People ask me: was it better when I was a reporter covering South Asia? Well, journalism is about Truth, about reporting honestly, as much as possible, given the fact that each journalist possesses a particular atavism, which make him or her, look at the world with slightly tainted glasses. It can’t be helped, but some mental sincerity is always there, at least in the initial stage of one’s career.

Nothing can be further away from this mental honesty and aspiration for truth, than the selling of editorial space, which makes publicity, or outright lies, appear as genuine articles, or as a TV documentary.

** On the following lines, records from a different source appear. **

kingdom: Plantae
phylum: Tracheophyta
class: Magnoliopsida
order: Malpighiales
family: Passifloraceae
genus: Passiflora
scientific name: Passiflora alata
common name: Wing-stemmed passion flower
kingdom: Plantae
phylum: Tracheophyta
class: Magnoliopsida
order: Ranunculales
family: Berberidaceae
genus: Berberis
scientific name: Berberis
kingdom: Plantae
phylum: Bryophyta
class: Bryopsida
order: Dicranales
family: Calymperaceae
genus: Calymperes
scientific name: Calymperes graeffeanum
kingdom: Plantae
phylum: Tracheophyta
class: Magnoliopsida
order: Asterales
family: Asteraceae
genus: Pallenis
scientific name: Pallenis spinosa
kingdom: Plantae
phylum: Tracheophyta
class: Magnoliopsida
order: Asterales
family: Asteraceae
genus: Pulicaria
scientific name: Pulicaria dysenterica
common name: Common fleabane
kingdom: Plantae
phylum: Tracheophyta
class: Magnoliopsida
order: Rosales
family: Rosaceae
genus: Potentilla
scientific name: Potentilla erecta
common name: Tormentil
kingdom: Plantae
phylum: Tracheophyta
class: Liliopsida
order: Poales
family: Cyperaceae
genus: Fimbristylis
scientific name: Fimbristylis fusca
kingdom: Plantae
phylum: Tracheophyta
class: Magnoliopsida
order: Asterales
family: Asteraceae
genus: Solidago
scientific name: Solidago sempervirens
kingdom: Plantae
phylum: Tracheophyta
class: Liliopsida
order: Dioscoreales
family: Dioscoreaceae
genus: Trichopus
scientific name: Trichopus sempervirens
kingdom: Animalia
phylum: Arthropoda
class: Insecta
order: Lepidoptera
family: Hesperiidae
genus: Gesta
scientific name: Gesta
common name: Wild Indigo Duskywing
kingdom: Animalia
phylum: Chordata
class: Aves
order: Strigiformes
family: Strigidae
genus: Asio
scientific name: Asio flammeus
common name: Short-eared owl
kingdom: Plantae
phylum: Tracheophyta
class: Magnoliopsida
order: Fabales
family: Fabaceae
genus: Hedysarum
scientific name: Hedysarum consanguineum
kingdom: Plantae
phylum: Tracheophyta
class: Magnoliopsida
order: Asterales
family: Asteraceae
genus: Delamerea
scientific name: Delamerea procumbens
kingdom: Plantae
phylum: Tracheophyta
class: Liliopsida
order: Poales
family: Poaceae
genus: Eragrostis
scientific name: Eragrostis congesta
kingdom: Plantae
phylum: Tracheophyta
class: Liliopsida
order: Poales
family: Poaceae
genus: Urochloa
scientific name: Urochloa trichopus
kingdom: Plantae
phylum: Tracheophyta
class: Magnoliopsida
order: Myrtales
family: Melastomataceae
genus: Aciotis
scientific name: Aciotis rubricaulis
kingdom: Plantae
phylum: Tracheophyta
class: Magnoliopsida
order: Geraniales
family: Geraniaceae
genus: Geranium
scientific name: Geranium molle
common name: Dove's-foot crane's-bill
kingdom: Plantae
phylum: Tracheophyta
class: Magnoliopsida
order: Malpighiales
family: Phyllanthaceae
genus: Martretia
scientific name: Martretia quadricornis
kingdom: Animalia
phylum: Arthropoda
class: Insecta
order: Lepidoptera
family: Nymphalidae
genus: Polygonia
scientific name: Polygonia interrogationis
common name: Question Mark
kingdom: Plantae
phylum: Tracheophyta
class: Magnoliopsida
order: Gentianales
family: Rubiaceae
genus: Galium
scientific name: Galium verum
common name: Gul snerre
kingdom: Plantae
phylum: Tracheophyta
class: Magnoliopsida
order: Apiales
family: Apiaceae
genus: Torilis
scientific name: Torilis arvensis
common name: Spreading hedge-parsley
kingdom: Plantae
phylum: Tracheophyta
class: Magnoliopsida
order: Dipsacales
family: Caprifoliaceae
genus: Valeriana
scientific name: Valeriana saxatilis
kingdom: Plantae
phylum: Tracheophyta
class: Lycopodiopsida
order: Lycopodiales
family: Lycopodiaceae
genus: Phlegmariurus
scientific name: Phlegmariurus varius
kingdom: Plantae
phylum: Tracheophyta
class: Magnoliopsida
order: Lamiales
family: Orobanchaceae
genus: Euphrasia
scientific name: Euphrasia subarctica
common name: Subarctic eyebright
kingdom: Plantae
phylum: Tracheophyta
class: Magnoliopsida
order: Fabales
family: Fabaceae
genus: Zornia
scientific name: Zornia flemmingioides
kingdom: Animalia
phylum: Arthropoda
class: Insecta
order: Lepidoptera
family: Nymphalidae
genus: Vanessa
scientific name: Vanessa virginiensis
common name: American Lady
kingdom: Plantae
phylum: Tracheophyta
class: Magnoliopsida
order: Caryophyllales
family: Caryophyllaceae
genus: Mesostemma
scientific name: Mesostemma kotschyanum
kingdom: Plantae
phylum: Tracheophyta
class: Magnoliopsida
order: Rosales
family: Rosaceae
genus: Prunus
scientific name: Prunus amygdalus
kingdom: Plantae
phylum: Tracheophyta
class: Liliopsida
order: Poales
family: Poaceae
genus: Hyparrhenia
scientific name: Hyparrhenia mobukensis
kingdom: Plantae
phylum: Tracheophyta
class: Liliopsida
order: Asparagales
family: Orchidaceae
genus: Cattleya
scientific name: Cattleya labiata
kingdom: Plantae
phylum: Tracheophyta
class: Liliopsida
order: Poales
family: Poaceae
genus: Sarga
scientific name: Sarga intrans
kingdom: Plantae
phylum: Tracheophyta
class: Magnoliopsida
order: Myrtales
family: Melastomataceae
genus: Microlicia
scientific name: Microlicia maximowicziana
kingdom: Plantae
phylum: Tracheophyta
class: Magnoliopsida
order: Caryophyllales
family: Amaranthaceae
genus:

This is a crime against journalism which started after my time.

The largest selling newspaper in India, was the first to introduce this unethical practice – and it minted loads of money, ast has been reported in a recent Outlook magazine issue. In the same way, the TV channel which also claims it is the most widely viewed in India, started the practice of selling some of its programmes. Others had to follow suit for fear of bankrupcy: many newspapers and TV channels sell today their editorial space and programmes. These newspapers and TV channels might appear glittering and triumphant at the moment, but what they have done is make the foundations of Indian journalism so unethical, so rotten, that the whole edifice has to collapse one day for a fresh start.

As for scams, one needs a government which is bold and courageous enough to change the political system. The ceiling of donations to political parties has to be freed. At the same time they have to be made transparent. This will take care of all the black money that goes in the coffers of parties. Secondly, the election commission, which has been incredibly biased towards the Congress since a few years, should ban all gifts during elections, which is just a bribe to buy votes. Thirdly, there has to be a decentralisation of Indian Politics. Delhi is too far away from the heartlands of India, not only in the South, but even from Central India. MP’s have to be made to spend more time in their constituencies and federalism of the kind practiced in the US, has to be encouraged, so that more power is devoluted to the states.

Then will the true Indian genius takeover and give back to this great country and great people, who are no more corrupt than others, the instruments to become a truly world power, eventually surpassing China.